Yalanın ve ahmaklığın aklı olmadığı gibi kalbi de yoktur. Yalanın egemenliği, akılsızlık ve kalpsizlik üzerine kuruludur. Yalan ve cehalet, düşsüzlükten, duyarsızlıktan, duygusuzluktan ve düşüncesizlikten beslenmektedir. İnsan üzerinde yalanlara dayalı bir hegemonya inşa etmek isteyenler, insanı ve dünyayı çölleştirmeye çalışanlar, doğayı ve insanı kurutan en karanlık, kirli ve kanlı kişiler, kurumlar ve kaynaklar olmuşlardır.
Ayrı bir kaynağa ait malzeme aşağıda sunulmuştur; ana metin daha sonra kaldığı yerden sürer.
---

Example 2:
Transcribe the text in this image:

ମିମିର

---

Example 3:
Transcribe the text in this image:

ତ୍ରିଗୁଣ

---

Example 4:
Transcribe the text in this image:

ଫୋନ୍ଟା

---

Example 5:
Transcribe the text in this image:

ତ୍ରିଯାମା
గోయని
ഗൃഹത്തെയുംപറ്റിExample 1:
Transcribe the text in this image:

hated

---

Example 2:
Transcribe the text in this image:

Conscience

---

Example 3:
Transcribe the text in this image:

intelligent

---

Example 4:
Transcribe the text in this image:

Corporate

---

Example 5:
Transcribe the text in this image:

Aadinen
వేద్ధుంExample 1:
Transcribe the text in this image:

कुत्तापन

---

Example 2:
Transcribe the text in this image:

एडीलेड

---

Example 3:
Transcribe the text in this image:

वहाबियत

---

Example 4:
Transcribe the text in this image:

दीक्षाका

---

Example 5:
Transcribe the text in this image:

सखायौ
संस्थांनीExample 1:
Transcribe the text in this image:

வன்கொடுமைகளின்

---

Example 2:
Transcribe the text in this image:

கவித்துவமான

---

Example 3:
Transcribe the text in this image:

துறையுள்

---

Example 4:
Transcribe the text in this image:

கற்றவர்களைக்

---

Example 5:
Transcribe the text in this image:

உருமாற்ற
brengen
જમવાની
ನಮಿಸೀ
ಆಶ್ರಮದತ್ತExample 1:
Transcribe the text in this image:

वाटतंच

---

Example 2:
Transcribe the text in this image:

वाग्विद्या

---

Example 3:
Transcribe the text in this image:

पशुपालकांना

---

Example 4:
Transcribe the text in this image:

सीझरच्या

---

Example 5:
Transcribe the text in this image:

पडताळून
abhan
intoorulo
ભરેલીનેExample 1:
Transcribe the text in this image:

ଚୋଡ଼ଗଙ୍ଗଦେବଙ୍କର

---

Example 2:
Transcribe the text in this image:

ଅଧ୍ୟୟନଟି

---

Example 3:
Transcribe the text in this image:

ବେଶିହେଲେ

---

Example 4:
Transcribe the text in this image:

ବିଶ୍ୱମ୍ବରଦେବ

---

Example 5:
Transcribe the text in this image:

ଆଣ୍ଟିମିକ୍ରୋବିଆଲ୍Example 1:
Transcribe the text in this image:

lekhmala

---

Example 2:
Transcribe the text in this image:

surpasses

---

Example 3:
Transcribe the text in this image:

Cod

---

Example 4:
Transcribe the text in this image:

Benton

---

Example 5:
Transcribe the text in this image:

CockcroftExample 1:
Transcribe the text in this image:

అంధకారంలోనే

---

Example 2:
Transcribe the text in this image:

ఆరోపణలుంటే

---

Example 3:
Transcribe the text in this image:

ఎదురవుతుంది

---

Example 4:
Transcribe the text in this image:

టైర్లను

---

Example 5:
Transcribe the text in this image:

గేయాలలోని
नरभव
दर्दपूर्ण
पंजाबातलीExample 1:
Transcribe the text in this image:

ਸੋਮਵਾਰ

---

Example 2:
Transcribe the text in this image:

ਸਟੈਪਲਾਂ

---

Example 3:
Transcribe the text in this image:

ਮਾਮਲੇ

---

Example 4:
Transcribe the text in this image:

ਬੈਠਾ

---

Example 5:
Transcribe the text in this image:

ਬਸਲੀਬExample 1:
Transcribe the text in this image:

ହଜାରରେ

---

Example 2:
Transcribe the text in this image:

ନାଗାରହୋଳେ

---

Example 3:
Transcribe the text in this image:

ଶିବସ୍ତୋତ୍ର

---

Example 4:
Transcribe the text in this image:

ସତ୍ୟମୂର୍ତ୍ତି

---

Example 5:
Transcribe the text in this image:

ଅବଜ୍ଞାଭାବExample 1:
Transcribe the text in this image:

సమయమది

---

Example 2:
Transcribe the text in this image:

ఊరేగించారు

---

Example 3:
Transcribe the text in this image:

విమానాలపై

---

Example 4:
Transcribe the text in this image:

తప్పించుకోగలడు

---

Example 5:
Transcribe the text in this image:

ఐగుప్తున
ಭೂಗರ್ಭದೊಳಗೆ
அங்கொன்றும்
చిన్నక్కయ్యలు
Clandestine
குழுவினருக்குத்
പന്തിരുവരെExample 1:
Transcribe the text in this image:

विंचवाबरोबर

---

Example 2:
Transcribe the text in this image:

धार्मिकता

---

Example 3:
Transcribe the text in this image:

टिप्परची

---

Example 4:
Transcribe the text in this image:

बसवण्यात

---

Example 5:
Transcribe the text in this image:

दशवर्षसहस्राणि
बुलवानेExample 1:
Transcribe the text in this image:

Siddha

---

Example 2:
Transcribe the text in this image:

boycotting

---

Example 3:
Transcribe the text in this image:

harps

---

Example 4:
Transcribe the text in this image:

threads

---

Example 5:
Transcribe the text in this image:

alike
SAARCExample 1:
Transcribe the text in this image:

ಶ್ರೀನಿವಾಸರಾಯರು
Socrates, Aristo, Hypatia of Alexandria, Platon, İbn Haldun, Descartes, Kant, Hegel, Nietzsche, Bergson, Freud,Iris Murdoch, Feuerbach, Anne Conway, Husserl, Gadamer, Foucault, Darwin, Newton, Sartre, Picasso, Goethe, Jung, Adler, Ayn Rand,Hannah Arendt, Simone De Beauvoir, Camus, Ursula Wolf, Lacan, Deleuze, Derrida gibi filozoflar ortaya koydukları eserlerle, duygulu ve duyarlı bir şekilde düşünce yeteneğimizin sorarak, soruşturarak ve sorgulayarak çocuksuluktan kurtulup aklını kullanan olgun bireyler olmamıza katkı sunmaya çalışmışlardır. Ahmaklığın ve cehaletin varlığımızı kirletmemesi ve üzerimize yapışmaması için akılla, bilimle, sanatla, felsefeyle varoluşsal, düşünsel ve değersel donanımızı gerçekleştirmek, her insan için olmazsa olmaz bir ihtiyaçtır.